— What is required —
Extract every entry word for word.

++++ Given data ++++

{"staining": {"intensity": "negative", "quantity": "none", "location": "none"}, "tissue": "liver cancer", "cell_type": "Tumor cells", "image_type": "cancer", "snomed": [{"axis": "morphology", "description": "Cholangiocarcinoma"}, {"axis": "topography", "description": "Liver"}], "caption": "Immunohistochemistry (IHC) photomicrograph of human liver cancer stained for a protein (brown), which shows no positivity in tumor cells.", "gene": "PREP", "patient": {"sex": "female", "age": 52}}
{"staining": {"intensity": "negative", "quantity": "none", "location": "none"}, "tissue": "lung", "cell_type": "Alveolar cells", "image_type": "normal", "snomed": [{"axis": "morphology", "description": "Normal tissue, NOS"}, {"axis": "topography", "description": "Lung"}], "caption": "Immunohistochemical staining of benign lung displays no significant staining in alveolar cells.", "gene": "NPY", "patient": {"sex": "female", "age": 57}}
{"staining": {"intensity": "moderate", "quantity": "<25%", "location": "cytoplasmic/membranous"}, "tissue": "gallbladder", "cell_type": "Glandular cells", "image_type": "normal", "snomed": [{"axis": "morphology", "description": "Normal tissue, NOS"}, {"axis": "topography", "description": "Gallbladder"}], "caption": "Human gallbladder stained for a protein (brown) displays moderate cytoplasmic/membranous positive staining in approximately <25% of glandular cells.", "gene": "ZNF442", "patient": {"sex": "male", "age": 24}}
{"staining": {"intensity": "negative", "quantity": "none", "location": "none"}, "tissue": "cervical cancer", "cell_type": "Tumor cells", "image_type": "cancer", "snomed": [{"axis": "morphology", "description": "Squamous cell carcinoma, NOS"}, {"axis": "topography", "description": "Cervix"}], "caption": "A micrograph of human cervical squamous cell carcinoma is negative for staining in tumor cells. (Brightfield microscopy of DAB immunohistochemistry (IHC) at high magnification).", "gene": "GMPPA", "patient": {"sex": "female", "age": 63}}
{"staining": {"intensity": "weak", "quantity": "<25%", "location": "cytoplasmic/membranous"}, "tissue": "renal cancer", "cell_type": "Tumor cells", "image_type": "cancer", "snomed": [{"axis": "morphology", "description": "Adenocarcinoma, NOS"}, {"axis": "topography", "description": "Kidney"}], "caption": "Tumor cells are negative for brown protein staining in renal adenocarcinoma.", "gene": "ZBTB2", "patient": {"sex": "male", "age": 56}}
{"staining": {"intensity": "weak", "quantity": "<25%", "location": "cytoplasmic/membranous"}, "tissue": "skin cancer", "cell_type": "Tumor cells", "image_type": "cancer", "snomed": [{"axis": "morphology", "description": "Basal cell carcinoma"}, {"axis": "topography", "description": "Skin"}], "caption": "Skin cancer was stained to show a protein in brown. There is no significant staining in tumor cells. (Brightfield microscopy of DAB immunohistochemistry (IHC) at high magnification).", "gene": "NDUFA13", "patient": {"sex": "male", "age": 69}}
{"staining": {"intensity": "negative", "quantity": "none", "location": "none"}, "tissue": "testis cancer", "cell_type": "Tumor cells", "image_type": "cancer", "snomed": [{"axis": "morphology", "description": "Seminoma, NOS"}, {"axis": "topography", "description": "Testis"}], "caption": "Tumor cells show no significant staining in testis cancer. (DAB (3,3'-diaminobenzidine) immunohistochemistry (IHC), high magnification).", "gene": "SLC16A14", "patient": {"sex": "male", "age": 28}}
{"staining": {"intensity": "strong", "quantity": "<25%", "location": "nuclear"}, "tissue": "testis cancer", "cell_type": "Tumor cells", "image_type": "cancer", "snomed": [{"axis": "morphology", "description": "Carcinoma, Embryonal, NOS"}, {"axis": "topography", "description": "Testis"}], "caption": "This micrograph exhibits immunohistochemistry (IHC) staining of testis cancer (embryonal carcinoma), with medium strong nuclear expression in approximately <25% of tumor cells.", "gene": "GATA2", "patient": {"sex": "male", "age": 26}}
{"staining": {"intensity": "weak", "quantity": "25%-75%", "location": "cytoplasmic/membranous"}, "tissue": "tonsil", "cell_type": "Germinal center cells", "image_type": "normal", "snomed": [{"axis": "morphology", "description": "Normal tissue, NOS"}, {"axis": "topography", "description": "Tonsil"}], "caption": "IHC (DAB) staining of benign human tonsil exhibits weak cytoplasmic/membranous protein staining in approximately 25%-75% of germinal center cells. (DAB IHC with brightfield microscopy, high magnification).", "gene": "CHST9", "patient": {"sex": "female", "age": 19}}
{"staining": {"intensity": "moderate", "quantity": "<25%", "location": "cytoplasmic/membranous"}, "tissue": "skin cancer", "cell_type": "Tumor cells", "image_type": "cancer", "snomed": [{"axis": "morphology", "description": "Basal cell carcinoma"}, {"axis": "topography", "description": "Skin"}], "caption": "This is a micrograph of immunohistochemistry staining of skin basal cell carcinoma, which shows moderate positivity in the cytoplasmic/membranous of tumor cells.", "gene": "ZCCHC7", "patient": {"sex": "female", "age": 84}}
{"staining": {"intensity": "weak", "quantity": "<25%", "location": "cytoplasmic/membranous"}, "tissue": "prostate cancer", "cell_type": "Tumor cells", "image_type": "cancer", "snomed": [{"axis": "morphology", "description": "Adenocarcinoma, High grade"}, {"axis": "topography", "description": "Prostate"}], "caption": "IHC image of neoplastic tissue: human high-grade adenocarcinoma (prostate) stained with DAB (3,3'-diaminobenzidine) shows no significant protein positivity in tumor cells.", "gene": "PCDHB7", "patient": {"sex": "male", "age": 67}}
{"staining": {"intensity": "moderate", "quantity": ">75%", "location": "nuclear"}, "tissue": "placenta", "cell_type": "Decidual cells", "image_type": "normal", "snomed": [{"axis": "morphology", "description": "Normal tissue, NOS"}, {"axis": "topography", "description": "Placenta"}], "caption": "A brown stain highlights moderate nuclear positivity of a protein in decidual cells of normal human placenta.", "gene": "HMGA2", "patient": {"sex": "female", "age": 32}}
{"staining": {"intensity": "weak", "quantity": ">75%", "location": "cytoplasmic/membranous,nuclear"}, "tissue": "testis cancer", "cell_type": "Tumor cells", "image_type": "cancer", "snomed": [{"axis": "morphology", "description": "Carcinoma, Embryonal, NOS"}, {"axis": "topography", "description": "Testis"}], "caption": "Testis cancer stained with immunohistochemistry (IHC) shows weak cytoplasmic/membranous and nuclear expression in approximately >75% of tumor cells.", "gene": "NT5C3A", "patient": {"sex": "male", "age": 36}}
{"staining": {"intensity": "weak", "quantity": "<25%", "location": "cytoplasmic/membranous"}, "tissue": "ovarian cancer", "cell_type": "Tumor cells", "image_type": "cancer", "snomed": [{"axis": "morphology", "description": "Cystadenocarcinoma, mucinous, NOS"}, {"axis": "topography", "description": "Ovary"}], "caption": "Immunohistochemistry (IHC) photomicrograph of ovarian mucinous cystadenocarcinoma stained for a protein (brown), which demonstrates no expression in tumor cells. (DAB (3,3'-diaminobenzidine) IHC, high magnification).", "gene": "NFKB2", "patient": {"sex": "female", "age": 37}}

++++

— Written answer —
{"staining": {"intensity": "negative", "quantity": "none", "location": "none"}, "tissue": "liver cancer", "cell_type": "Tumor cells", "image_type": "cancer", "snomed": [{"axis": "morphology", "description": "Cholangiocarcinoma"}, {"axis": "topography", "description": "Liver"}], "caption": "Immunohistochemistry (IHC) photomicrograph of human liver cancer stained for a protein (brown), which shows no positivity in tumor cells.", "gene": "PREP", "patient": {"sex": "female", "age": 52}}
{"staining": {"intensity": "negative", "quantity": "none", "location": "none"}, "tissue": "lung", "cell_type": "Alveolar cells", "image_type": "normal", "snomed": [{"axis": "morphology", "description": "Normal tissue, NOS"}, {"axis": "topography", "description": "Lung"}], "caption": "Immunohistochemical staining of benign lung displays no significant staining in alveolar cells.", "gene": "NPY", "patient": {"sex": "female", "age": 57}}
{"staining": {"intensity": "moderate", "quantity": "<25%", "location": "cytoplasmic/membranous"}, "tissue": "gallbladder", "cell_type": "Glandular cells", "image_type": "normal", "snomed": [{"axis": "morphology", "description": "Normal tissue, NOS"}, {"axis": "topography", "description": "Gallbladder"}], "caption": "Human gallbladder stained for a protein (brown) displays moderate cytoplasmic/membranous positive staining in approximately <25% of glandular cells.", "gene": "ZNF442", "patient": {"sex": "male", "age": 24}}
{"staining": {"intensity": "negative", "quantity": "none", "location": "none"}, "tissue": "cervical cancer", "cell_type": "Tumor cells", "image_type": "cancer", "snomed": [{"axis": "morphology", "description": "Squamous cell carcinoma, NOS"}, {"axis": "topography", "description": "Cervix"}], "caption": "A micrograph of human cervical squamous cell carcinoma is negative for staining in tumor cells. (Brightfield microscopy of DAB immunohistochemistry (IHC) at high magnification).", "gene": "GMPPA", "patient": {"sex": "female", "age": 63}}
{"staining": {"intensity": "weak", "quantity": "<25%", "location": "cytoplasmic/membranous"}, "tissue": "renal cancer", "cell_type": "Tumor cells", "image_type": "cancer", "snomed": [{"axis": "morphology", "description": "Adenocarcinoma, NOS"}, {"axis": "topography", "description": "Kidney"}], "caption": "Tumor cells are negative for brown protein staining in renal adenocarcinoma.", "gene": "ZBTB2", "patient": {"sex": "male", "age": 56}}
{"staining": {"intensity": "weak", "quantity": "<25%", "location": "cytoplasmic/membranous"}, "tissue": "skin cancer", "cell_type": "Tumor cells", "image_type": "cancer", "snomed": [{"axis": "morphology", "description": "Basal cell carcinoma"}, {"axis": "topography", "description": "Skin"}], "caption": "Skin cancer was stained to show a protein in brown. There is no significant staining in tumor cells. (Brightfield microscopy of DAB immunohistochemistry (IHC) at high magnification).", "gene": "NDUFA13", "patient": {"sex": "male", "age": 69}}
{"staining": {"intensity": "negative", "quantity": "none", "location": "none"}, "tissue": "testis cancer", "cell_type": "Tumor cells", "image_type": "cancer", "snomed": [{"axis": "morphology", "description": "Seminoma, NOS"}, {"axis": "topography", "description": "Testis"}], "caption": "Tumor cells show no significant staining in testis cancer. (DAB (3,3'-diaminobenzidine) immunohistochemistry (IHC), high magnification).", "gene": "SLC16A14", "patient": {"sex": "male", "age": 28}}
{"staining": {"intensity": "strong", "quantity": "<25%", "location": "nuclear"}, "tissue": "testis cancer", "cell_type": "Tumor cells", "image_type": "cancer", "snomed": [{"axis": "morphology", "description": "Carcinoma, Embryonal, NOS"}, {"axis": "topography", "description": "Testis"}], "caption": "This micrograph exhibits immunohistochemistry (IHC) staining of testis cancer (embryonal carcinoma), with medium strong nuclear expression in approximately <25% of tumor cells.", "gene": "GATA2", "patient": {"sex": "male", "age": 26}}
{"staining": {"intensity": "weak", "quantity": "25%-75%", "location": "cytoplasmic/membranous"}, "tissue": "tonsil", "cell_type": "Germinal center cells", "image_type": "normal", "snomed": [{"axis": "morphology", "description": "Normal tissue, NOS"}, {"axis": "topography", "description": "Tonsil"}], "caption": "IHC (DAB) staining of benign human tonsil exhibits weak cytoplasmic/membranous protein staining in approximately 25%-75% of germinal center cells. (DAB IHC with brightfield microscopy, high magnification).", "gene": "CHST9", "patient": {"sex": "female", "age": 19}}
{"staining": {"intensity": "moderate", "quantity": "<25%", "location": "cytoplasmic/membranous"}, "tissue": "skin cancer", "cell_type": "Tumor cells", "image_type": "cancer", "snomed": [{"axis": "morphology", "description": "Basal cell carcinoma"}, {"axis": "topography", "description": "Skin"}], "caption": "This is a micrograph of immunohistochemistry staining of skin basal cell carcinoma, which shows moderate positivity in the cytoplasmic/membranous of tumor cells.", "gene": "ZCCHC7", "patient": {"sex": "female", "age": 84}}
{"staining": {"intensity": "weak", "quantity": "<25%", "location": "cytoplasmic/membranous"}, "tissue": "prostate cancer", "cell_type": "Tumor cells", "image_type": "cancer", "snomed": [{"axis": "morphology", "description": "Adenocarcinoma, High grade"}, {"axis": "topography", "description": "Prostate"}], "caption": "IHC image of neoplastic tissue: human high-grade adenocarcinoma (prostate) stained with DAB (3,3'-diaminobenzidine) shows no significant protein positivity in tumor cells.", "gene": "PCDHB7", "patient": {"sex": "male", "age": 67}}
{"staining": {"intensity": "moderate", "quantity": ">75%", "location": "nuclear"}, "tissue": "placenta", "cell_type": "Decidual cells", "image_type": "normal", "snomed": [{"axis": "morphology", "description": "Normal tissue, NOS"}, {"axis": "topography", "description": "Placenta"}], "caption": "A brown stain highlights moderate nuclear positivity of a protein in decidual cells of normal human placenta.", "gene": "HMGA2", "patient": {"sex": "female", "age": 32}}
{"staining": {"intensity": "weak", "quantity": ">75%", "location": "cytoplasmic/membranous,nuclear"}, "tissue": "testis cancer", "cell_type": "Tumor cells", "image_type": "cancer", "snomed": [{"axis": "morphology", "description": "Carcinoma, Embryonal, NOS"}, {"axis": "topography", "description": "Testis"}], "caption": "Testis cancer stained with immunohistochemistry (IHC) shows weak cytoplasmic/membranous and nuclear expression in approximately >75% of tumor cells.", "gene": "NT5C3A", "patient": {"sex": "male", "age": 36}}
{"staining": {"intensity": "weak", "quantity": "<25%", "location": "cytoplasmic/membranous"}, "tissue": "ovarian cancer", "cell_type": "Tumor cells", "image_type": "cancer", "snomed": [{"axis": "morphology", "description": "Cystadenocarcinoma, mucinous, NOS"}, {"axis": "topography", "description": "Ovary"}], "caption": "Immunohistochemistry (IHC) photomicrograph of ovarian mucinous cystadenocarcinoma stained for a protein (brown), which demonstrates no expression in tumor cells. (DAB (3,3'-diaminobenzidine) IHC, high magnification).", "gene": "NFKB2", "patient": {"sex": "female", "age": 37}}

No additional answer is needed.